Aveva fatto molto discutere, qualche
giorno fa, il video editoriale della conduttrice TV tedesca Anjar Reschke che
aveva usato la sua striscia di due minuti per lanciare l'allarme
sull'esplosione dell'odio contro i rifugiati, che si autoalimenta sui social
network: "Fino a poco tempo fa i razzisti commentavano usando pseudonimi.
Ora non si vergognano più, anzi frasi come, sporchi parassiti dovete annegare
in fondo al mare, ottengono valanghe di mi piace. E' ora di ribellarsi: quelli
che fomentano l'odio su internet devono sapere che non sono tollerati".
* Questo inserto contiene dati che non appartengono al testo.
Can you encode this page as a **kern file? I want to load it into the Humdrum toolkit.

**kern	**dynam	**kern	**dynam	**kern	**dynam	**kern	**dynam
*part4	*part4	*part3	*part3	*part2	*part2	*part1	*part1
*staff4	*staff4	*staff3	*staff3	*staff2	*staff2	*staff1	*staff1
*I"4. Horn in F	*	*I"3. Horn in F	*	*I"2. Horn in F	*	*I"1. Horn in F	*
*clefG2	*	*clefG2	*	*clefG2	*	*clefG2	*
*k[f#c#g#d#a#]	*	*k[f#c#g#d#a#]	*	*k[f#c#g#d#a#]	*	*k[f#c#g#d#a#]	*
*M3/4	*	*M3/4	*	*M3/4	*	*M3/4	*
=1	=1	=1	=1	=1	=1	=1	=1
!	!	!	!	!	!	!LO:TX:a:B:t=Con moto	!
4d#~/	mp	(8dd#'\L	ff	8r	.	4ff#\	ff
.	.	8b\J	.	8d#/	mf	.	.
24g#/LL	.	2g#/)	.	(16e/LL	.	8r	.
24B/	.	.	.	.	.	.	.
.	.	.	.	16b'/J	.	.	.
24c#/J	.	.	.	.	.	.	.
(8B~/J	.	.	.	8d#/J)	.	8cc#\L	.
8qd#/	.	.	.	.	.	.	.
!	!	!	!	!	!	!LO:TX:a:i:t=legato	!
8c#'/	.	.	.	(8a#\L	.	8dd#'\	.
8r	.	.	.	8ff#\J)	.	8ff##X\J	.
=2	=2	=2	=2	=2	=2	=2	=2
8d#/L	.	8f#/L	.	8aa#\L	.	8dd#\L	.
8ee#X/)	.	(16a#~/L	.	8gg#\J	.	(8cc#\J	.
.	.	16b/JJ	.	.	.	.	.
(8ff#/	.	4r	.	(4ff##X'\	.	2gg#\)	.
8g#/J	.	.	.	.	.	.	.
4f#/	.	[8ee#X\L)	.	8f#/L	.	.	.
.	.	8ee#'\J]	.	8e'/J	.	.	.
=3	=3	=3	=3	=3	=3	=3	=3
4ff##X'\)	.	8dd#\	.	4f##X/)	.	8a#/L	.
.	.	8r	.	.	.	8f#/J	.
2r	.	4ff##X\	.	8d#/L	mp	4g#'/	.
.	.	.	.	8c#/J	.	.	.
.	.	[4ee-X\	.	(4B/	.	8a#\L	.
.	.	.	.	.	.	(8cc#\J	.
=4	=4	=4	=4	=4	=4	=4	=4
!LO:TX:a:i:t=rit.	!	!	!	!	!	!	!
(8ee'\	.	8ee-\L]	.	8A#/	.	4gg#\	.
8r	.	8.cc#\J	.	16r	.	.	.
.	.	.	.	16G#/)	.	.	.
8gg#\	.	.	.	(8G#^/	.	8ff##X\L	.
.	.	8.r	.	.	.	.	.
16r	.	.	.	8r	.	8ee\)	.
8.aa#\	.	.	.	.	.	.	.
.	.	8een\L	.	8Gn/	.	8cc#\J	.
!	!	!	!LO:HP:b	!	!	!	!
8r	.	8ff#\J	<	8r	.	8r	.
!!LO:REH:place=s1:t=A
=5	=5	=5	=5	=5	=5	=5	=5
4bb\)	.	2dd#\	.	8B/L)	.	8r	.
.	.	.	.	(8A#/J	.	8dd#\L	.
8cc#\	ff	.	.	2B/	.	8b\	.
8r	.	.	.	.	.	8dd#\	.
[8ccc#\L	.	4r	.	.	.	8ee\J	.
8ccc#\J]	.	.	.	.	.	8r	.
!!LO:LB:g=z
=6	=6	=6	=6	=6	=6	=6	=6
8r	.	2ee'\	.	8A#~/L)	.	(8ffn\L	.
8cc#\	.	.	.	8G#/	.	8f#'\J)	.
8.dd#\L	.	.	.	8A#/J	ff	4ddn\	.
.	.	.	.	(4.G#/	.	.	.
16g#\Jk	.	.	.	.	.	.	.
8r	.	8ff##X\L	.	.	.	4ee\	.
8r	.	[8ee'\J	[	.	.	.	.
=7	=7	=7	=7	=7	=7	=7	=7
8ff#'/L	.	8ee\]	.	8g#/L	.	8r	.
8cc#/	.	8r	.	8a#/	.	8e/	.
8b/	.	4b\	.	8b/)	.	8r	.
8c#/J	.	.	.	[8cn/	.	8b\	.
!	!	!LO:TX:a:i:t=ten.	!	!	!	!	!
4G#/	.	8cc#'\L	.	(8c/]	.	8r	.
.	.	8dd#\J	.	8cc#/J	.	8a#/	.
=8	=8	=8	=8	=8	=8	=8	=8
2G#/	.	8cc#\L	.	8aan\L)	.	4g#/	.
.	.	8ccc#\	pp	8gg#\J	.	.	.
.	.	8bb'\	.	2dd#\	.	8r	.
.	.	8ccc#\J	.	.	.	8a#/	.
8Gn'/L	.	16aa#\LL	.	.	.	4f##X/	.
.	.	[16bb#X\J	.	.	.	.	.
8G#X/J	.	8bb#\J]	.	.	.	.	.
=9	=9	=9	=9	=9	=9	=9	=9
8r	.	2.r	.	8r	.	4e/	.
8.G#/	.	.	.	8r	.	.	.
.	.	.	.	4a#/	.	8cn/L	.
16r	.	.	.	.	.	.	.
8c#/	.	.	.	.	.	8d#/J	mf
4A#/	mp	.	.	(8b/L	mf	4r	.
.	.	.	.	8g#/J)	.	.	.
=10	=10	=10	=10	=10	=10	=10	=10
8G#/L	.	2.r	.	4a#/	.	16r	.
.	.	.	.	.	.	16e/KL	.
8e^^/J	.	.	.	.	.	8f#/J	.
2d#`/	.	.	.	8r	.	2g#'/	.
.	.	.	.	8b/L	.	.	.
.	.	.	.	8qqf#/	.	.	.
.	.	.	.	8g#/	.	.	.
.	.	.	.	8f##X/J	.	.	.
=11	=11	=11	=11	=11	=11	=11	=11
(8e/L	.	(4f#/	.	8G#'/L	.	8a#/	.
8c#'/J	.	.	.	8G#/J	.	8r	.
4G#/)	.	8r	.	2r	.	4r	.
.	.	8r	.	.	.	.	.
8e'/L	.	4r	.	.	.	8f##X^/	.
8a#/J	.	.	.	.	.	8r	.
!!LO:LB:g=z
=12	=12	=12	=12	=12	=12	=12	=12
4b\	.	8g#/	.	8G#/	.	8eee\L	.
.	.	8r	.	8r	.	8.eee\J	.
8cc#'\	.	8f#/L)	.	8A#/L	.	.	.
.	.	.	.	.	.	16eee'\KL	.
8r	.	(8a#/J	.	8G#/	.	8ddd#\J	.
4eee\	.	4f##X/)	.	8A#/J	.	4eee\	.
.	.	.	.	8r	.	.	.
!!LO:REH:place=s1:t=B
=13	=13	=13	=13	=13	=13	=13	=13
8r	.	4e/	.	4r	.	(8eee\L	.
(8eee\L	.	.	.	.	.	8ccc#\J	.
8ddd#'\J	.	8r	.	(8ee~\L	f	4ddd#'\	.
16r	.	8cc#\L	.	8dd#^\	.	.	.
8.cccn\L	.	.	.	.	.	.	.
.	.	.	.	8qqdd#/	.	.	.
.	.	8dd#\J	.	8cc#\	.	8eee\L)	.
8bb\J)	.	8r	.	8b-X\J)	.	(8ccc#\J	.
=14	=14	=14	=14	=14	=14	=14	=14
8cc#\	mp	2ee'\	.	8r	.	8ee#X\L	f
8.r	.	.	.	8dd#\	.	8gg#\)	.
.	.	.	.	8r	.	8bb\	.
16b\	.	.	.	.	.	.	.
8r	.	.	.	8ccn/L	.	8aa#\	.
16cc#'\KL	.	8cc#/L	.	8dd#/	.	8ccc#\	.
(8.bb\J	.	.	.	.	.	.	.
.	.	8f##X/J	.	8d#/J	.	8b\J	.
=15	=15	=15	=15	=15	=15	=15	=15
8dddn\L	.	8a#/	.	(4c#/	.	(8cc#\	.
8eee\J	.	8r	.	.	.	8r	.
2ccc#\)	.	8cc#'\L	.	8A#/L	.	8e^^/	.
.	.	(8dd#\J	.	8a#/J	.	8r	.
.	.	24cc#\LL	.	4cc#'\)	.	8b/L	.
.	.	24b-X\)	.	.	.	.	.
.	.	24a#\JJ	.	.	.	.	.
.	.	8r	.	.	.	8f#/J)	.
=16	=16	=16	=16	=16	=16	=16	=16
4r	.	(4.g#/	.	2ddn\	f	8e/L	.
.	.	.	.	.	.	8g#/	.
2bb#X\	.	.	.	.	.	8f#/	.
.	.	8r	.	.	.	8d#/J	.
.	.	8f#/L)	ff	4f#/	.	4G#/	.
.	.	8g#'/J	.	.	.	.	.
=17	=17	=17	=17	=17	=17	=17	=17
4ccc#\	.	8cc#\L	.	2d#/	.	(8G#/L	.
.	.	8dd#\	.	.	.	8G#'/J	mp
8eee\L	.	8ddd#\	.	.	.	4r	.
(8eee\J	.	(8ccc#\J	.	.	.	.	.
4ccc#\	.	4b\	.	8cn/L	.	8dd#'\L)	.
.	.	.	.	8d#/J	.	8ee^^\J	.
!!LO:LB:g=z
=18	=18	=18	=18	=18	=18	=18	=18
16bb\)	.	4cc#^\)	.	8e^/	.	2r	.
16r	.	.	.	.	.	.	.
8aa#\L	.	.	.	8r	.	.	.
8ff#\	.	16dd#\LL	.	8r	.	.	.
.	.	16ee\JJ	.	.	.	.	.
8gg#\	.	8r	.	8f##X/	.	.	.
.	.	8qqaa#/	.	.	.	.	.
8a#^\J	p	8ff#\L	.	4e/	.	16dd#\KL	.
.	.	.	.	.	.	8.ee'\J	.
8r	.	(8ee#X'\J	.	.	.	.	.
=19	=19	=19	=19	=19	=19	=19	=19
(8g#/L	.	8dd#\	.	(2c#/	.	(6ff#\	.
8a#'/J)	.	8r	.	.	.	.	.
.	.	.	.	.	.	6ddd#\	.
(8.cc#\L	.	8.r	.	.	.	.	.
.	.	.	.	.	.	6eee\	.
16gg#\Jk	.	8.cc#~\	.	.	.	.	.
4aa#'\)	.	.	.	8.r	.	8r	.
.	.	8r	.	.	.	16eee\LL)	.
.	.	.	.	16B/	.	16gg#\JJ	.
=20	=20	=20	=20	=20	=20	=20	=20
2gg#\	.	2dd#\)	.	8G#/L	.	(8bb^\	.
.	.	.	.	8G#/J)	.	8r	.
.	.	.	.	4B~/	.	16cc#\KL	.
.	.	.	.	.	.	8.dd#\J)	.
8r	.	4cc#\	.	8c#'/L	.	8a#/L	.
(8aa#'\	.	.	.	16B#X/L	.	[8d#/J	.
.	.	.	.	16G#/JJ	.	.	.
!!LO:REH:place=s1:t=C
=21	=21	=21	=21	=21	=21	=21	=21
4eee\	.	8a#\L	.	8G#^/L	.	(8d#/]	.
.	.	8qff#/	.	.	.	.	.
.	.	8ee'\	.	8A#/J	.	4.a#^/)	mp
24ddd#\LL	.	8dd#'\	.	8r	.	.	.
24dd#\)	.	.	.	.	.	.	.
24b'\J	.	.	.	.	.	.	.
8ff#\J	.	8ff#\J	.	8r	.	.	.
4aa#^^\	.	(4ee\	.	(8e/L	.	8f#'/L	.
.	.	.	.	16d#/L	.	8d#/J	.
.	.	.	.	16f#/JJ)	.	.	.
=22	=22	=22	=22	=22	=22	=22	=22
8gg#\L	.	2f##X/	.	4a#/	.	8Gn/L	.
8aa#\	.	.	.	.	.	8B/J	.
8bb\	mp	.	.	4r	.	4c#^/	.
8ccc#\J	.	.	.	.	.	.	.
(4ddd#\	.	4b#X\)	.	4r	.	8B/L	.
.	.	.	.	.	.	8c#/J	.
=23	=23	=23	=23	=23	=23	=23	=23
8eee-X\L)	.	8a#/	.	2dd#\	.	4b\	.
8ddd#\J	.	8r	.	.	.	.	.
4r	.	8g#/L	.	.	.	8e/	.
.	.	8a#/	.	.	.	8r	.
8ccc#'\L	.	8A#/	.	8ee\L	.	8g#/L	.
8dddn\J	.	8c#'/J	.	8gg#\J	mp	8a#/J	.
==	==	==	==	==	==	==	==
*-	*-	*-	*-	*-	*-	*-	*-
Un vero e proprio manifesto contro l’odio
razziale. "Opponetevi, parlate, svergognateli in pubblico", rivolto
della gente per bene.
A chi si bea e si nutre di quel mix di
ignoranza, di razzismo, di turpitudine indecente e di brama populista, vorrei
anch’io raccomandare una cosa molto semplice: prima di vomitare parole d’odio e
manifestare disprezzo, cinismo e indifferenza, pensate nella vostra mente
deragliata a questa immagine simbolo, che parla agli occhi e fa male al cuore e
alla coscienza.
Un’ immagine che ne rappresenta mille, che
descrive una tragedia immensa, che sembra finta o tratta da una fiction, che
trasmette un significato che va oltre la presunta razionalità, che denuncia
l’egoismo di noi tutti, che racconta l’orrore della guerra e della morte e di
un mondo che non sa proteggere i bambini e gli indifesi. Un corpicino minuto e
composto, dignitoso nei suoi eleganti abiti e scarpette, che sembra dormire
esausto, come un bambolotto abbandonato, in un mare appena conosciuto, ma solo
per morire.
Rivedetela, ogni volta, nella vostra
testa, prima di aprire bocca o di scrivere cazzate e infamità. Prima di
insultare e sputare veleno.
Perché anche i vostri pregiudizi sono
simboli, come lo sono la vostra bassezza morale, come lo sono quelli che
accompagnano, rappresentano e indirizzano scelte di vita, politiche e religiose
di ciascuno.
Perché tutti noi viviamo immersi nei
simboli.
Perché i simboli parlano, esprimono e
comunicano più delle parole.
Perché i simboli usano un linguaggio
metaforico, ma universale.
Perché
Aylan, quel bimbo siriano di tre anni, su quella sabbia, non ha mai giocato.